AE 09: Feature engineering with recipes

Peer-to-peer lender

Published

October 9, 2023

Important

Go to the course GitHub organization and locate your ae-09 repo to get started.

Render, commit, and push your responses to GitHub by the end of class. The responses are due in your GitHub repo no later than Thursday, October 12 at 11:59pm.

Packages + data

library(tidyverse)
library(tidymodels)
library(knitr)
library(openintro)

The data for this AE is from the loan50 data set in the openintro R package. We will focus on the following variables:

Predictors

  • annual_income: Annual income (in US dollars)
  • debt_to_income: Debt-to-income ratio, i.e. the percentage of a borrower’s total debt divided by their total income
  • verified_income: Whether borrower’s income source and amount have been verified (Not Verified, Source Verified, Verified)

Response

  • interest_rate: Interest rate for the loan (0- 100)

Analysis goal

The goals of this analysis are to build a recipe to fit a linear regression model on the training data that has the following features:

  • annual_income rescaled to thousands of dollars
  • Mean-centered quantitative variables
  • Indicator (dummy) variables for the categorical predictor
  • Interaction term between rescaled annual_income and verified_income

and (2) use prep() and bake() to check the recipe

Test/train split

Fill in the code to split the data into 90% training, 10% testing.

Important

Remove #| eval: false from the code chunk.

set.seed(123)

loans_split <- initial_split(loan50, prop = _____)
loan_train <- training(_____)
loan_test  <- _____(loan_split)

Build a recipe

  • Use step_mutate() to create a new variable annual_income_th that is annual_income rescaled to thousands of dollars

  • Use step_center() to mean-center quantitative variables

  • Use step_dummy() to create indicator variables for the categorical predictor

  • Use step_interact() to create interaction between annual_income_th and verified_income

Important

Remove #| eval: false from the code chunk.

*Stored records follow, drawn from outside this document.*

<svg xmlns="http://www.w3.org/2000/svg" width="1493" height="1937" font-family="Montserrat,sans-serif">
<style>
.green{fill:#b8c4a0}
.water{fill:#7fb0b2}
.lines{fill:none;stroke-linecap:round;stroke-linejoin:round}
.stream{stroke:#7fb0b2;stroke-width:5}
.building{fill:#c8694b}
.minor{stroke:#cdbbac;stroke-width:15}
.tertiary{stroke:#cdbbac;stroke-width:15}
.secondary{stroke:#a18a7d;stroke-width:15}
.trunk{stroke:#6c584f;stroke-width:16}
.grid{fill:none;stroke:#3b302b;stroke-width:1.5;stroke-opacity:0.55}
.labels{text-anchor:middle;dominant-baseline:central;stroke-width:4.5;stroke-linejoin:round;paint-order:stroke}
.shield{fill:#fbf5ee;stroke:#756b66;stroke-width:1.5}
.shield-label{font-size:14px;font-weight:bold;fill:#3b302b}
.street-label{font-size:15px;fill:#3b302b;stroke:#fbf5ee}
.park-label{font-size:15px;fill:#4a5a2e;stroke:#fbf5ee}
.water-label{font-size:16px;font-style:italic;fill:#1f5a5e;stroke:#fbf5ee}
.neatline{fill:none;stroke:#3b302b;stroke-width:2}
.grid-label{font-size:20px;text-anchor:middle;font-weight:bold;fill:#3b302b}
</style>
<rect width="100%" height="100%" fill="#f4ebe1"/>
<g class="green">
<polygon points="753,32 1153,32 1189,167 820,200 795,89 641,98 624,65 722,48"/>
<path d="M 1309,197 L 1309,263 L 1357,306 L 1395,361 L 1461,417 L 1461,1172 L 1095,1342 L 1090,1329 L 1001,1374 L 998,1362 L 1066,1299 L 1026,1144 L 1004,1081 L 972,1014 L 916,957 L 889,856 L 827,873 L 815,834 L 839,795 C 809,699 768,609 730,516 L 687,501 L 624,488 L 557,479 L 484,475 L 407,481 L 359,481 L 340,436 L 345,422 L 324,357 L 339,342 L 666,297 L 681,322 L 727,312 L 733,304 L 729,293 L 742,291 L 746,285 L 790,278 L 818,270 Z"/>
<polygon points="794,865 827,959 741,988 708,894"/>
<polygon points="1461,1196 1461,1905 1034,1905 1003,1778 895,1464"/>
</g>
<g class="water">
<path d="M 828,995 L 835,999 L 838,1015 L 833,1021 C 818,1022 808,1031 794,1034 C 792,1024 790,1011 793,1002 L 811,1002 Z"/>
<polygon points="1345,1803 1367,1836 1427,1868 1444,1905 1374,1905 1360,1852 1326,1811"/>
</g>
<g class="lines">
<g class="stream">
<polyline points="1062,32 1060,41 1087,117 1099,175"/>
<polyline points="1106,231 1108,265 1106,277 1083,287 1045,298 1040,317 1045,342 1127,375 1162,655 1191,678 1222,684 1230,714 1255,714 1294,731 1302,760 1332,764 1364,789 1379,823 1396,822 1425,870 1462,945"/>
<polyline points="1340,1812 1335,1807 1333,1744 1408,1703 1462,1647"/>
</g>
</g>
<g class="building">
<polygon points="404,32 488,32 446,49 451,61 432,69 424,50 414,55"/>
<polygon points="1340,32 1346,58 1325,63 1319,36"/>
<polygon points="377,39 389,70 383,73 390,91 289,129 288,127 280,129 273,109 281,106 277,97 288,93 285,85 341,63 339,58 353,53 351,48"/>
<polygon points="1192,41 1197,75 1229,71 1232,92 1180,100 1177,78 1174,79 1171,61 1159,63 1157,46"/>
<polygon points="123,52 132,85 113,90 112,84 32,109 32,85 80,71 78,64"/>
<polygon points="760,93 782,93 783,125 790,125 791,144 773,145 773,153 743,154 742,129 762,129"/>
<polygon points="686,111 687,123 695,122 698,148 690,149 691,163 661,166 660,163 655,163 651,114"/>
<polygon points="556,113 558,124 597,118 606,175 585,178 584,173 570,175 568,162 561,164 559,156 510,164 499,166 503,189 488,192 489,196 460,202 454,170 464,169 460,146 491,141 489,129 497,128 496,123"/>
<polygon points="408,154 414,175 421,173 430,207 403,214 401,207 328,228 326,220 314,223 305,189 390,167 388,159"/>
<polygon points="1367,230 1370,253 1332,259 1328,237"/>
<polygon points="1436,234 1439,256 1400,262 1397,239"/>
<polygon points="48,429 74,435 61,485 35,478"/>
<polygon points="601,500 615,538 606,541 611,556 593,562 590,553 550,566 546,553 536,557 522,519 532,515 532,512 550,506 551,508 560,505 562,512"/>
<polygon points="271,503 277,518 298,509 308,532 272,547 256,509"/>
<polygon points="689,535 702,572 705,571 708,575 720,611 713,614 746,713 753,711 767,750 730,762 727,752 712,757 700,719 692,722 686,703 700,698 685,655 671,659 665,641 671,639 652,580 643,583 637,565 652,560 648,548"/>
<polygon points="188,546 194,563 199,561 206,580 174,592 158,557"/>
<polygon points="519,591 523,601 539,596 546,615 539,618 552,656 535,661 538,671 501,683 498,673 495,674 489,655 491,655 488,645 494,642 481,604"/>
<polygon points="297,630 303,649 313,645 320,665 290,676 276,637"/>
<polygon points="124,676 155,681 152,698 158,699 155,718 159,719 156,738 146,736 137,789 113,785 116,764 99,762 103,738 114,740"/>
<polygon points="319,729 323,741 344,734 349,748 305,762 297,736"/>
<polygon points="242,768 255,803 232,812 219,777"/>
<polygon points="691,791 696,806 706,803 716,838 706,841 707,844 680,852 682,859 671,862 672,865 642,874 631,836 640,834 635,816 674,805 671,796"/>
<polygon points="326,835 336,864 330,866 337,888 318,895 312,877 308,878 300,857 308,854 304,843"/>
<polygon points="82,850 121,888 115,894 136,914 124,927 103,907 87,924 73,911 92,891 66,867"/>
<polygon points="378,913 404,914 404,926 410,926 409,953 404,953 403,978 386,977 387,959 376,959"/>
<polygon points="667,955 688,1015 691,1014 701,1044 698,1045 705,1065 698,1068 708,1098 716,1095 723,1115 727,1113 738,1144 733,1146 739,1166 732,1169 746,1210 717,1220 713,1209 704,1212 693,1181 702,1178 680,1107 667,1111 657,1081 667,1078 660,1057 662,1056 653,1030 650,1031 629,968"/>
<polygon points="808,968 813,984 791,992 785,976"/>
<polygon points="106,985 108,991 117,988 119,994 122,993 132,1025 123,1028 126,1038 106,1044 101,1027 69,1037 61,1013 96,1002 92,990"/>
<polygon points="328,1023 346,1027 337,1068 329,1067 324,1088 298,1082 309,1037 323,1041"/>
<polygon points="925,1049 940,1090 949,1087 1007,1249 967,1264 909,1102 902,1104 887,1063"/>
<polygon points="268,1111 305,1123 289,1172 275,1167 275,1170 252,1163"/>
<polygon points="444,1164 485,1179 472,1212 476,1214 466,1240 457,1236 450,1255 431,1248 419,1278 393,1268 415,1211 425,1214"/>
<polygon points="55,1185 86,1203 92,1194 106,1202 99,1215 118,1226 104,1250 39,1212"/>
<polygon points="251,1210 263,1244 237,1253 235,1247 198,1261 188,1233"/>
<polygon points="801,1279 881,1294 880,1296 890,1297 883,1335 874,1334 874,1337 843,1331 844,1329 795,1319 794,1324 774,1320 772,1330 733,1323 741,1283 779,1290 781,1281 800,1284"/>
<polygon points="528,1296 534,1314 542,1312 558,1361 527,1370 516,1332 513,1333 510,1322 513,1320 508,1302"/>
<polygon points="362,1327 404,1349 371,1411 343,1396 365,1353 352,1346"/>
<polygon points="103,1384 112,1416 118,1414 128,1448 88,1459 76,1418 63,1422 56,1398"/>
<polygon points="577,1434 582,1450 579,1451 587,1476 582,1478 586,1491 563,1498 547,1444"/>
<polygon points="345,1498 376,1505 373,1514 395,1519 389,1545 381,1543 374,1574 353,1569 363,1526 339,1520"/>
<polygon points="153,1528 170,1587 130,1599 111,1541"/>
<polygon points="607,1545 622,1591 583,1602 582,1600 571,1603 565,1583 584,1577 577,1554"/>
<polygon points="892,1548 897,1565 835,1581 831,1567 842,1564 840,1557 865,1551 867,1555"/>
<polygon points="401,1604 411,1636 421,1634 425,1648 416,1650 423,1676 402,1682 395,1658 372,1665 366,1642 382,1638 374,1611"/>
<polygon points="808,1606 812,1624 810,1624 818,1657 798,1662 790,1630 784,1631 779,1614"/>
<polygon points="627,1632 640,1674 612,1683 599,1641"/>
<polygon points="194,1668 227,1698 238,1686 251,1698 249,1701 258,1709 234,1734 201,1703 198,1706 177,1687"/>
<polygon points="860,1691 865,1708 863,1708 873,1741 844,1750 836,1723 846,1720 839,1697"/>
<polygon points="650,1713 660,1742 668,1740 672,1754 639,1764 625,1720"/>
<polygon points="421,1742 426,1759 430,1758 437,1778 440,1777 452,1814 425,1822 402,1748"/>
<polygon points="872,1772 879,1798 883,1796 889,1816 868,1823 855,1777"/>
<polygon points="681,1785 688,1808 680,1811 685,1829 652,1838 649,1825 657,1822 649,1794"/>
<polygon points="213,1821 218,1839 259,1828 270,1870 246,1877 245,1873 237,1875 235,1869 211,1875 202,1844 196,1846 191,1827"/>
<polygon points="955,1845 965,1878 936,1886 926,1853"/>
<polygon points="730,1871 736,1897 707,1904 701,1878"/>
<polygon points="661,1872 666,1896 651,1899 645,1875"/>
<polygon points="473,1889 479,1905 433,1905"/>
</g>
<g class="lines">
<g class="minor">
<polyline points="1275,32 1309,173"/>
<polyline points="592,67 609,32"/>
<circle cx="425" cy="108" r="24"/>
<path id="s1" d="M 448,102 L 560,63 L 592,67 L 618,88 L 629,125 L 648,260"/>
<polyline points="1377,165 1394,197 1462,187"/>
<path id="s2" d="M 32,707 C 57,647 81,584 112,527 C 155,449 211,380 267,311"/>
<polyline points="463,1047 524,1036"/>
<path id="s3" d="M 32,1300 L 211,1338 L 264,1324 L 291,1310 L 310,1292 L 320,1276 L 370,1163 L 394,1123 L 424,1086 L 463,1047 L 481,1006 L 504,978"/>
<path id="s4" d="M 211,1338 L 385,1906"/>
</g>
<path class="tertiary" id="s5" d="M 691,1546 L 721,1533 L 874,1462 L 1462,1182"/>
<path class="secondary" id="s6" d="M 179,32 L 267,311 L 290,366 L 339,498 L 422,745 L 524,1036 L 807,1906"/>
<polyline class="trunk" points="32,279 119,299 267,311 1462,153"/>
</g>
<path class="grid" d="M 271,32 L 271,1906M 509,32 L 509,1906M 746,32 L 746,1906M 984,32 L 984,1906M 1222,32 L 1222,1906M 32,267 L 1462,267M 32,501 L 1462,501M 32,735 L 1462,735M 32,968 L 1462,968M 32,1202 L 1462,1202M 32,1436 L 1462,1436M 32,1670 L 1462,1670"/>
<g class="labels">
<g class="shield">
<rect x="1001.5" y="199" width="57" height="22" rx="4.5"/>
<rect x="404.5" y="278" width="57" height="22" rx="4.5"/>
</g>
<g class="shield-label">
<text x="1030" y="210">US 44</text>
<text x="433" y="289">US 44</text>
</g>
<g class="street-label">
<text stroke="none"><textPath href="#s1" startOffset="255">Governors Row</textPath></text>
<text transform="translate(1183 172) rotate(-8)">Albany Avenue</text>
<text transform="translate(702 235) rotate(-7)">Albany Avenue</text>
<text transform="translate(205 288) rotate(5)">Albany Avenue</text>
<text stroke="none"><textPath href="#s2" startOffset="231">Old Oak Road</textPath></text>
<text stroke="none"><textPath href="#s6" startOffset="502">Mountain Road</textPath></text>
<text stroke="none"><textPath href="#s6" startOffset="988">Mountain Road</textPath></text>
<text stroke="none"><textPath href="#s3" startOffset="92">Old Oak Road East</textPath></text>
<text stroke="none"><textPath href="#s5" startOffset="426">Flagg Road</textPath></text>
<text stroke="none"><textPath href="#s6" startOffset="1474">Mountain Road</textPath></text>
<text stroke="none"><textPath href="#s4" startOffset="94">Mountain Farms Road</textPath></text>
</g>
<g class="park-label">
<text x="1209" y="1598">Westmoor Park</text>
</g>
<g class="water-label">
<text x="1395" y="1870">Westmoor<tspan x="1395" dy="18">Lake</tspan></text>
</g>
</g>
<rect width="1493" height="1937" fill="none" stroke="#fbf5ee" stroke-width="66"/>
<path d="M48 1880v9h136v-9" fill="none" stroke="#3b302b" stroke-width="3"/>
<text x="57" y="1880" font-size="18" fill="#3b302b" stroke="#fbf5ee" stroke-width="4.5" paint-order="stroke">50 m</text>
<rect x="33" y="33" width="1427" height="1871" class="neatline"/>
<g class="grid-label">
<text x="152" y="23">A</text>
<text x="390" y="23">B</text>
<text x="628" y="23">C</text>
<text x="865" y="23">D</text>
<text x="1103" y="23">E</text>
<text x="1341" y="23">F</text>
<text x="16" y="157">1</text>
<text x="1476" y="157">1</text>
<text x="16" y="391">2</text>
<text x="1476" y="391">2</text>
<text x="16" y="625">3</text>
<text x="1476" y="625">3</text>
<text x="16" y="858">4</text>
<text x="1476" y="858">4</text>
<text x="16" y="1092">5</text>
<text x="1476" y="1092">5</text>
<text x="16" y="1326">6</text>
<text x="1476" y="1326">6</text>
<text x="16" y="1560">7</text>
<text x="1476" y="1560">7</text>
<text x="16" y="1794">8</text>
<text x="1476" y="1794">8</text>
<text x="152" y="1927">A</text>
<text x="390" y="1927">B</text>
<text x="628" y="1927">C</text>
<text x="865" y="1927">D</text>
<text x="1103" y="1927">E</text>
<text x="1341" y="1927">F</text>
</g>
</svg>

# use original variables when specifying recipe
loan_rec <-  recipe(interest_rate ~ annaul_income + debt_to_income + verified_income, 
                    data = loan_train) |>
  # add recipe steps
loan_rec

Check recipe using prep() and bake()

Remove #| eval: false from the code chunk

# determine required parameters to be estimated
loan_rec_trained <- prep(loan_rec)

# apply recipe computations to data
bake(loan_rec_trained, loan_train) |>
  glimpse()

To submit the AE

Important
  • Render the document to produce the PDF with all of your work from today’s class.
  • Push all your work to your ae-09 repo on GitHub. (You do not submit AEs on Gradescope).